Several chemotherapeutic regimens have been described for the treatment of AT/RT, including the modified Intergroup Rhabdomyosarcoma III protocol, St. Jude medulloblastoma protocol, malignant rhabdoid tumor protocol and more [11,13,35-38]. The majority of chemotherapy agents in these protocols include vincristine, cyclophosphamide, cisplatin, and etoposide. In the past several years, with the surge in molecular profiling and targeted therapies, multiple agents have emerged with multiple clinical trials in progress. Some of these agents target chromatin remodeling and histone modifications, especially histone deacetylase inhibitors such as panobinostat and EZH2 inhibitor tazemetostat [11]. Alisertib, an aurora A kinase inhibitor involved in cell cycle regulation is being tested in a phase II trial for recurrent of progressive AT/RT [32]. While there exist no guidelines for optimal management of adults with AT/RT, emerging treatment avenues in the pediatric population are important and could potentially be translated to adults.
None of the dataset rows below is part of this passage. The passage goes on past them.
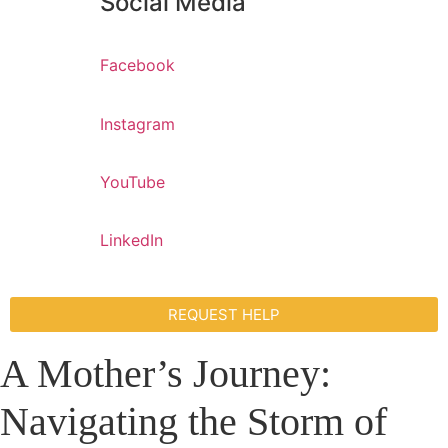
Social Media
Facebook
Instagram
YouTube
LinkedIn
REQUEST HELP
A Mother’s Journey:
Navigating the Storm of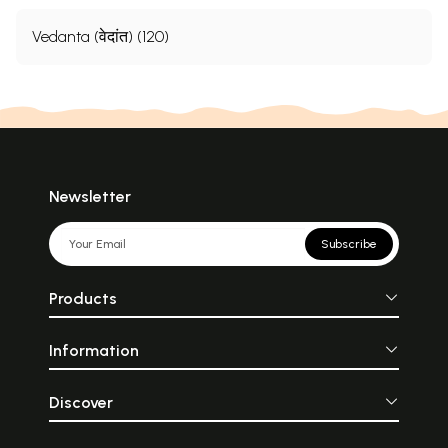
Vedanta (वेदांत) (120)
Newsletter
Subscribe
Products
Information
Discover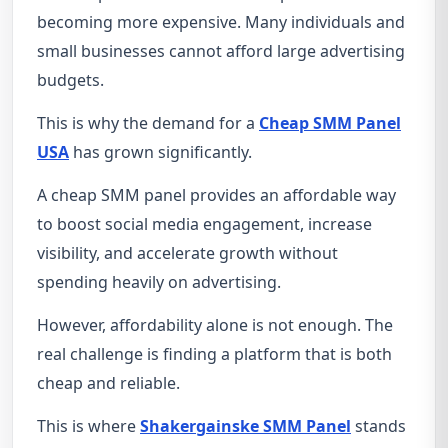
becoming more expensive. Many individuals and
small businesses cannot afford large advertising
budgets.
This is why the demand for a
Cheap SMM Panel
USA
has grown significantly.
A cheap SMM panel provides an affordable way
to boost social media engagement, increase
visibility, and accelerate growth without
spending heavily on advertising.
However, affordability alone is not enough. The
real challenge is finding a platform that is both
cheap and reliable.
This is where
Shakergainske SMM Panel
stands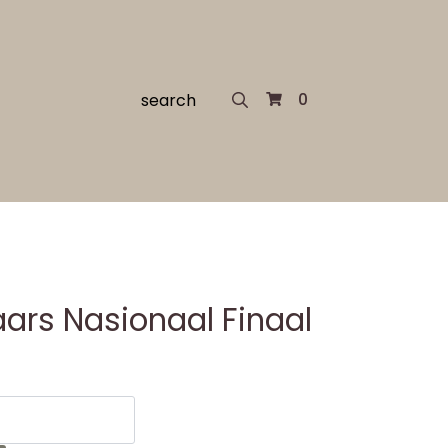
Search
0
for:
ars Nasionaal Finaal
For instance, Rao, et al. used a modified ACOG ACNS 0332 regimen to treat an adult patient diagnosed with sellar AT/RT, which demonstrated decrease in tumor size in follow up imaging [39]. A similar strategy was used with the patient treated at our institution. In regards to spinal AT/RTs, resection is possible as the lesion appears to be intradural and extramedullary. The feasibility of maximal resection, however, will depend on an individual basis. Nevertheless, proper recognition of spinal AT/RT in adults is important to give appropriate prognostic information and to initiate aggressive treatments. As such, optimization of treatment regimen merits continued investigation.
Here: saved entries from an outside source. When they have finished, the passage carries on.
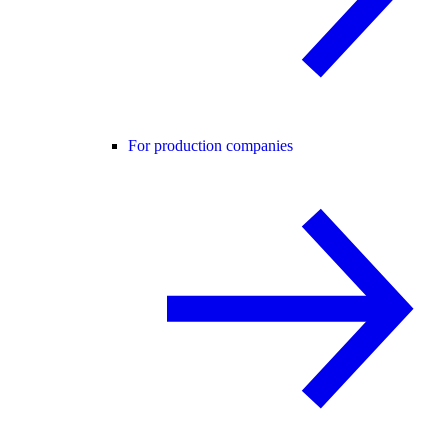
For production companies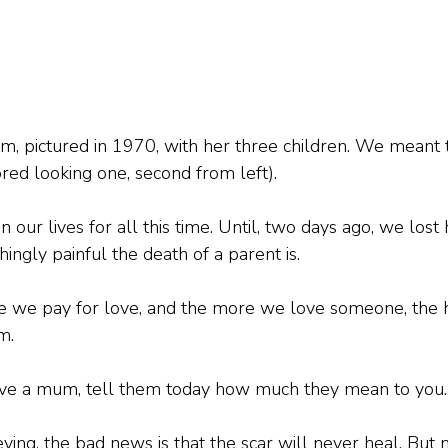
m, pictured in 1970, with her three children. We meant 
ored looking one, second from left).
n our lives for all this time. Until, two days ago, we lost
gly painful the death of a parent is.
rice we pay for love, and the more we love someone, the h
m.
 have a mum, tell them today how much they mean to you.
rieving, the bad news is that the scar will never heal. Bu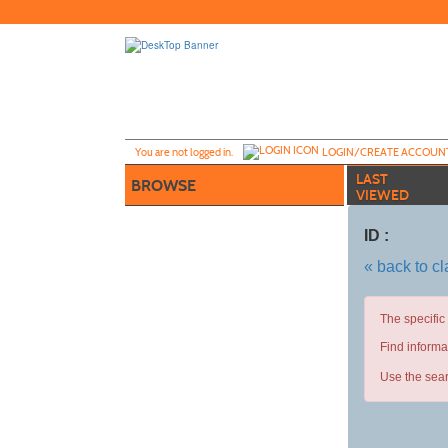
Skip
to
main
content
Y
ou are not logged in.
LOGIN/CREATE ACCOUN
LAST
BROWSE
VIEWED
ID :
« back to c
The specific
Find informa
Use the sear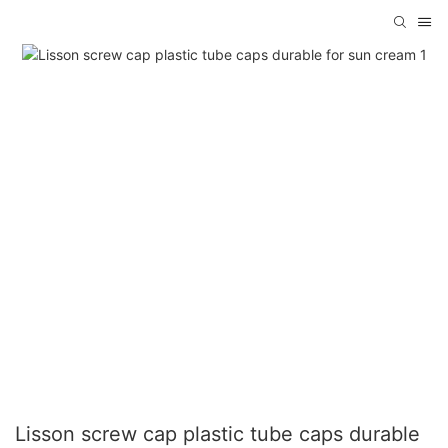
Lisson screw cap plastic tube caps durable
In conclusion, spinal AT/RT in adults comprises a unique subset of tumor with minimal data guiding diagnosis and treatment. We describe a case of an adult patient presenting with cauda equina syndrome and neurogenic bladder secondary to spinal AT/RT with leptomeningeal spread. As the tenth case ever reported, this study aims to add to the paucity of literature on adult spinal AT/RT and expand the differential of rare spinal tumors in adults.